Second, Hainan Island should vigorously develop service trade. As emphasized in the 20th National Congress report, the integrated development of service trade and goods trade is crucial for China to become a world trading power. Currently, global service trade accounts for about 25% of total trade volume, with Europe and the US reaching 30% to 40%. In contrast, China’s service trade represents only about 13% of its global trade, amounting to $1 trillion, which is insufficient compared to over $6 trillion in goods trade, indicating significant room for growth. This is why the central government holds an annual service trade fair in Beijing—to promote this very agenda.
It is essential to understand that the core purpose of China’s 22 pilot free trade zones is to promote service trade development.

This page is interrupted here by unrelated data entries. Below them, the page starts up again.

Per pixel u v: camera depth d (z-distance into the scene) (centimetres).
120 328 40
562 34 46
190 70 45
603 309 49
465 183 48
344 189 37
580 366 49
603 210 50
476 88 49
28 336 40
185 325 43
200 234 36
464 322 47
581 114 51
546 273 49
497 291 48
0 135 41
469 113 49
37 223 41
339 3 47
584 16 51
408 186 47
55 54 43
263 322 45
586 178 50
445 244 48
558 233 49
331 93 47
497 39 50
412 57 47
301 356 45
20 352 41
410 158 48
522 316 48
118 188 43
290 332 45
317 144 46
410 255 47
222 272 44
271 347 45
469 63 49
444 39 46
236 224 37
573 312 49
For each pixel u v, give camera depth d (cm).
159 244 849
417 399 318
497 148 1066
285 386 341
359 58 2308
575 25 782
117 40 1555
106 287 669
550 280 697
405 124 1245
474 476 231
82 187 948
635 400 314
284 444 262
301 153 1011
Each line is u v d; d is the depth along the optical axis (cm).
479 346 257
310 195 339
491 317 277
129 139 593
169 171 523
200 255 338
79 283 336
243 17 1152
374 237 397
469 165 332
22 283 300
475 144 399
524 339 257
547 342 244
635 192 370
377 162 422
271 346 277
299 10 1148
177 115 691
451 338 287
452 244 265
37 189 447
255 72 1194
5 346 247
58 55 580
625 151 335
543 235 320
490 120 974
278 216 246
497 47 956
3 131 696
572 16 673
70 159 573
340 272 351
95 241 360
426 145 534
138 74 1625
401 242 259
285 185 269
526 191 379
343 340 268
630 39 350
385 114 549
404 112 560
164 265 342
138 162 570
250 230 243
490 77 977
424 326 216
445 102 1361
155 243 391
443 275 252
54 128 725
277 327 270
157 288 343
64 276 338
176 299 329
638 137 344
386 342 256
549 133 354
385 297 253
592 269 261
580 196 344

Treating a free trade zone merely as a development zone or a simple bonded area would be a gross underutilization of the policy—akin to “using suit fabric to make a shirt”. Therefore, the core of a free port lies in service trade, which must be vigorously developed. Hainan’s foundation in goods and industry is relatively weak, making goods trade a secondary aspect. However, if Hainan elevates its service trade, what would that encompass? It includes various logistics related to manufacturing supply chains, global logistics, R&D, supply chain finance, various market access inspection and certification bodies, green and low-carbon services, digital services, wholesale, retail, sales, after-sales services, as well as education, healthcare, and other human resource management services for industries, plus professional consulting from accounting and law firms. In summary, once the ten major sectors of producer services cross borders, they constitute high value-added service trade. Currently, a large portion of China’s $1 trillion service trade consists of labor-intensive services like tourism and receiving foreign guests. We still lack truly high-value-added, talent-intensive cross-border service trade composed of producer services. Hainan should strive to excel in this area and learn from Hong Kong. When Hong Kong describes itself as an international financial and trade center, it specifically adds a “service center,” which refers to the producer services within service trade that serve manufacturing and the real economy. The development of such services domestically is still insufficient. The Fourth Plenary Session proposed strengthening the development of producer services and modern services during the “15th Five-Year Plan” period. Hainan must advance in this area, as producer services encompass 10 major categories, 35 medium categories, and 171 sub-categories, and can draw lessons from the Hong Kong model.
Third, Hainan should clearly position itself as a bridge and hub for economic exchanges between Southeast Asia and the Chinese mainland. China and 15 Southeast Asian countries have jointly formed RCEP. Trade barriers among these countries will be eliminated, achieving zero tariffs, and service trade will also have no barriers. Enterprises of different ownership types will enjoy equal national treatment, providing a level playing field for all businesses. As China’s free trade port, Hainan Island will be the first to implement RCEP policies with these Southeast Asian countries, forming a massive trade hub. For the whole of China to conduct RCEP transactions with Southeast Asian nations, Hainan Island will become the central transaction base.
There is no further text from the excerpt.